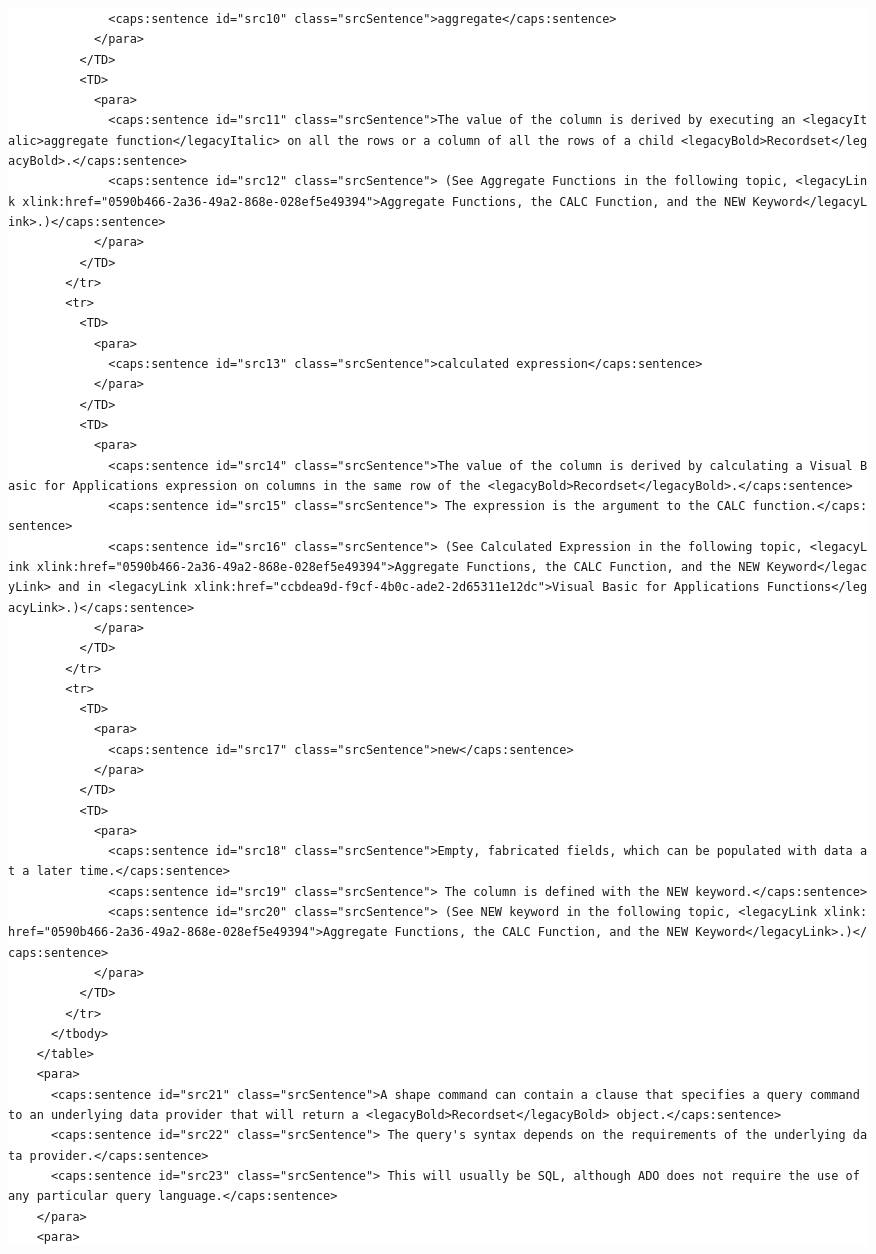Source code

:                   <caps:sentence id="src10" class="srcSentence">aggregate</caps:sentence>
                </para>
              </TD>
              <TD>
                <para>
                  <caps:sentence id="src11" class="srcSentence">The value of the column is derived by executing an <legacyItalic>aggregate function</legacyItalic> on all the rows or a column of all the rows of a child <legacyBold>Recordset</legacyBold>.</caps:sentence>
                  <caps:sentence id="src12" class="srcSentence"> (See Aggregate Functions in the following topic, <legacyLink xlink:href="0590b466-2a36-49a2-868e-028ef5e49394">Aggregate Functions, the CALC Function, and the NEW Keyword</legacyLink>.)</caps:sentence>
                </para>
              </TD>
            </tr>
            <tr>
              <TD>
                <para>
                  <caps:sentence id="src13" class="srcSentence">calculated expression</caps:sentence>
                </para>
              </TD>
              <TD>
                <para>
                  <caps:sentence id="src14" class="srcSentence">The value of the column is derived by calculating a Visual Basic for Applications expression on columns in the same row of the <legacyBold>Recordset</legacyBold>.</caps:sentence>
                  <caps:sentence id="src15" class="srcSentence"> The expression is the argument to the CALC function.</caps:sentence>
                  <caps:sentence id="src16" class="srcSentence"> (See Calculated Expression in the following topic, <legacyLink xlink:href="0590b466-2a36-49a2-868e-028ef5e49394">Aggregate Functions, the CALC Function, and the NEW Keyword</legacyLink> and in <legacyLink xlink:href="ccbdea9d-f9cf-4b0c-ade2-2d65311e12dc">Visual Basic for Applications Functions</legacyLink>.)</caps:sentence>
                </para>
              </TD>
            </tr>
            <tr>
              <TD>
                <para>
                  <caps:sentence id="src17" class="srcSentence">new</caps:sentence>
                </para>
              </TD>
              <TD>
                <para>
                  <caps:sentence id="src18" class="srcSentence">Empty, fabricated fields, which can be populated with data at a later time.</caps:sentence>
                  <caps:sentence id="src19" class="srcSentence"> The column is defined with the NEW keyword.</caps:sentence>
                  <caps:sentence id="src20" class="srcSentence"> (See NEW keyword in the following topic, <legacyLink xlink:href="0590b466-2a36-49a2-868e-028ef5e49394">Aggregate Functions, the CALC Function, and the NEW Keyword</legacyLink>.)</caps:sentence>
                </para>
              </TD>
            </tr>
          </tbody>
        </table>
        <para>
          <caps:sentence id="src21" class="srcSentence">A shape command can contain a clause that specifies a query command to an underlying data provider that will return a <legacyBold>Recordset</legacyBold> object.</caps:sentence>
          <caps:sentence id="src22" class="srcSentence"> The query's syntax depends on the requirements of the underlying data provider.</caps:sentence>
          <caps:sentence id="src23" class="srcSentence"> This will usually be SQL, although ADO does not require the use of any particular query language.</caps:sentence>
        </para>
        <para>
□ □ □ □ □ □ □
PROBLEM TO SOLVE
Copy out each line of the listing that holds the word "with".

ANSWER SECTION
                  <caps:sentence id="src18" class="srcSentence">Empty, fabricated fields, which can be populated with data at a later time.</caps:sentence>
                  <caps:sentence id="src19" class="srcSentence"> The column is defined with the NEW keyword.</caps:sentence>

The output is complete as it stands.